*Excerpted passage*:
====================

Through his daughter Isabel, William is ancestor to both the Bruce and Stewart kings of Scots. Through his granddaughter Maud de Braose, William is ancestor to the last Plantagenet kings, Edward IV through Richard III, and all English monarchs from Henry VIII and afterward.
William Marshal in fiction
- William is the central figure in the Anglo-Norman History of William Marshal. History of William Marshal, ed. A.J. Holden, S. Gregory & D. Crouch, 3 vols., ANTS Occasional Publications 4–6 (London: Anglo-Norman Text Society, 2002–6)
- William appears (named only as the Earl of Pembroke) in William Shakespeare's historical play King John.
- William Marshal is a central character in the traditional English ballad "Queen Elanor's Confession" (Child 156), in which he is (fictitiously) revealed to have seduced Eleanor of Aquitaine while escorting her to England.
- Four generations of the Marshal family, from Isabel de Clare's parents through William fitzWilliam's fictitious bastard son, are the subjects of a series of four historical romances by Mary Pershall. Dawn of the White Rose (1985) is the one about William Marshal and Isabel de Clare.
- William Marshal appears in four of the books authored by Jean Plaidy on the Plantagenet Kings: The Revolt of the Eaglets (where he fights for Henry II), The Heart of the Lion (his relation with Richard Coeur de Lion), The Black Prince (his relation with King John Lackland) and The War of the Queens (in his role as regent of Henry III). His daughter Isabella also appears in the next book of the Saga, (The Queen came from Provence), as Richard of Cornwall's first wife
- William Marshal also appears as a supporting character in Thomas B. Costain's out of print novel Below the Salt, and Sharon Kay Penman's novels Time and Chance and Devil's Brood, as well as a minor appearance in Penman's When Christ and His Saints Slept, illustrating the story about young William's time as King Stephen's hostage and John Marshal's defiance.

====================

*Given entries*:
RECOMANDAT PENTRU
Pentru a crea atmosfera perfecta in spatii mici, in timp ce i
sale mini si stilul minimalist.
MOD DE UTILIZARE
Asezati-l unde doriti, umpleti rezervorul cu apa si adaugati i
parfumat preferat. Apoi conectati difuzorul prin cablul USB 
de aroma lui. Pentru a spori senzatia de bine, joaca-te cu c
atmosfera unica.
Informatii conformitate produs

====================

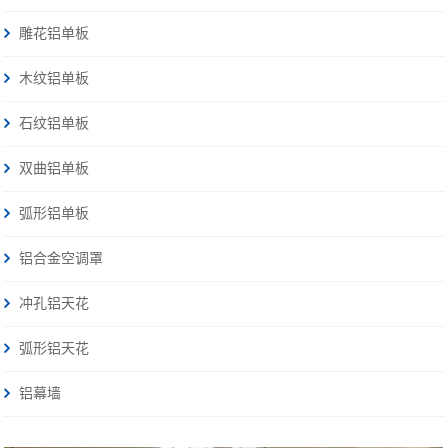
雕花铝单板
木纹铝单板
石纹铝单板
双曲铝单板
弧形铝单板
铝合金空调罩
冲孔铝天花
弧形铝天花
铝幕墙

====================

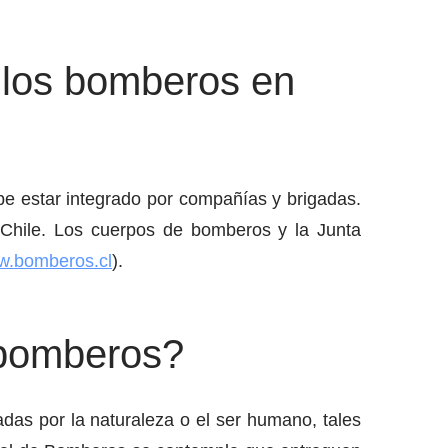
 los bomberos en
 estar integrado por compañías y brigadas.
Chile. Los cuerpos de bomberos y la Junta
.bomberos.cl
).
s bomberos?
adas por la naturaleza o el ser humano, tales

====================

*Assignment*:
Reproduce everything in the text on William Marshal from "William Marshal in" down to "Isabel de Clare.". The material has no connection to the text on William Marshal.

*Written solution*:
William Marshal in fiction
- William is the central figure in the Anglo-Norman History of William Marshal. History of William Marshal, ed. A.J. Holden, S. Gregory & D. Crouch, 3 vols., ANTS Occasional Publications 4–6 (London: Anglo-Norman Text Society, 2002–6)
- William appears (named only as the Earl of Pembroke) in William Shakespeare's historical play King John.
- William Marshal is a central character in the traditional English ballad "Queen Elanor's Confession" (Child 156), in which he is (fictitiously) revealed to have seduced Eleanor of Aquitaine while escorting her to England.
- Four generations of the Marshal family, from Isabel de Clare's parents through William fitzWilliam's fictitious bastard son, are the subjects of a series of four historical romances by Mary Pershall. Dawn of the White Rose (1985) is the one about William Marshal and Isabel de Clare.